[MD] Art and Stories
Steven Peterson
peterson.steve at gmail.com
Wed Jun 2 05:54:09 PDT 2010
Hi Marsha, Ian, Matt, all
Marsha, are you gonna give the new one a try of Life of Pi? In Life of
Pi (one of my all-time favorites), the narrator gives two difeerent
accounts of the same events. The people he is telling the stories to
want to know which story is true, but the first person narrator asks
which story is the better story? The better story is clearly the one
that doesn't ring nearly as true.
I quoted author Martel:
"Fiction and nonfiction are not so easily divided. Fiction may not be
real, but it’s true; it goes beyond the garland of facts to get to
emotional and psychological truths. As for nonfiction, for history, it
may be real, but its truth is slippery, hard to access, with no fixed
meaning bolted to it. If history doesn’t become story, it dies to
everyone except the historian. Art is the suitcase of history,
carrying the essentials. Art is the life buoy of history. Art is seed,
art is memory, art is vaccine."“In addition to the knowledge of
history...we need the understanding of art. Stories identify, unify,
give meaning to. Just as music is noise that makes sense, a painting
is colour that makes sense, so a story is life that makes sense."
Steve:
What do you think about "not real, but true" applied to fiction?

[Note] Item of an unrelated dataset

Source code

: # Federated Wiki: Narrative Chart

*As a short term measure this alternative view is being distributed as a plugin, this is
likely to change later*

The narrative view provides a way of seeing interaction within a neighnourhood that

This is the sort of thing I think Neil Gaiman would say, too (about
stories) I personally wouldn't use the words "true" or "real" for
fiction since they sound to me like direct contradictions to the word
fiction, but I really like the last bit about "making sense" as
something distinct from truth and reality which applies as well to
both fiction and nonfiction.
It makes me think about art in general. A lot of modern art just
doesn't make any sense to me while some does make some sense to me,
but it isn't an issue of true-false bivalence. "True" is the wrong
word, but I like "makes sense." Some art gets dismissed as not making
any sense (too dynamic or chaotic) or is mundane and doesn't *make*
sense of anything that did not already make sense (too static). Some
art keeps drawing you back to try to make sense and you keep finding
new things in it and it never seems to exhaust the process of making
new sense (some sweet spot of dynamic-static tension).
The new book has a lot of writing about writing which may interest Matt.